JOB:
Each of the lines from the one that contains "List each element's" to the end of the entries below should be output exactly.

MATERIAL FOR THIS EXERCISE:
-------------------------

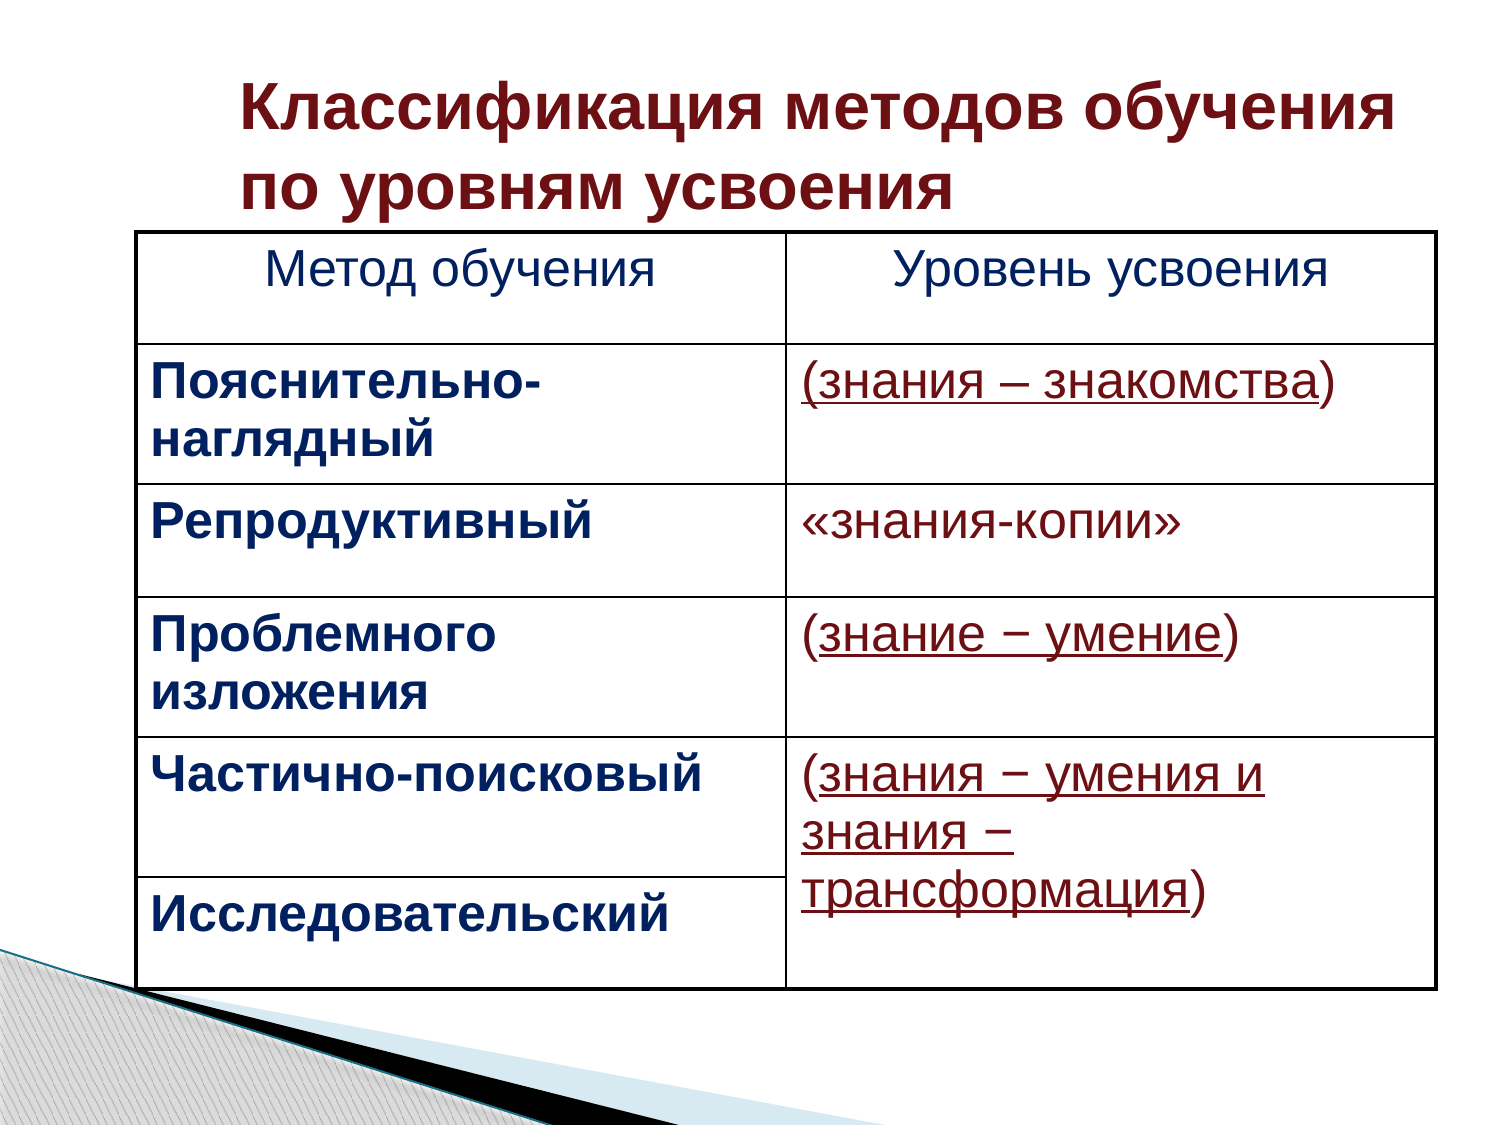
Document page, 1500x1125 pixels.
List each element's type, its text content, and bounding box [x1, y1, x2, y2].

table_cell Проблемного изложения [138, 598, 785, 736]
title Классификация методов обучения по уровням усвоения [224, 49, 1425, 230]
table_cell Пояснительно-наглядный [138, 345, 785, 483]
table_cell (знания − умения и знания − трансформация) [787, 738, 1434, 987]
table_cell Частично-поисковый [138, 738, 785, 876]
table_header Уровень усвоения [787, 234, 1434, 343]
table_cell (знание − умение) [787, 598, 1434, 736]
table_cell Исследовательский [138, 878, 785, 987]
table_cell Репродуктивный [138, 485, 785, 596]
table_cell (знания – знакомства) [787, 345, 1434, 483]
table_cell «знания-копии» [787, 485, 1434, 596]
table_header Метод обучения [138, 234, 785, 343]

-------------------------

ANSWER FOR THIS EXERCISE:
List each element's type, its text content, and bounding box [x1, y1, x2, y2].

table_cell Проблемного изложения [138, 598, 785, 736]
title Классификация методов обучения по уровням усвоения [224, 49, 1425, 230]
table_cell Пояснительно-наглядный [138, 345, 785, 483]
table_cell (знания − умения и знания − трансформация) [787, 738, 1434, 987]
table_cell Частично-поисковый [138, 738, 785, 876]
table_header Уровень усвоения [787, 234, 1434, 343]
table_cell (знание − умение) [787, 598, 1434, 736]
table_cell Исследовательский [138, 878, 785, 987]
table_cell Репродуктивный [138, 485, 785, 596]
table_cell (знания – знакомства) [787, 345, 1434, 483]
table_cell «знания-копии» [787, 485, 1434, 596]
table_header Метод обучения [138, 234, 785, 343]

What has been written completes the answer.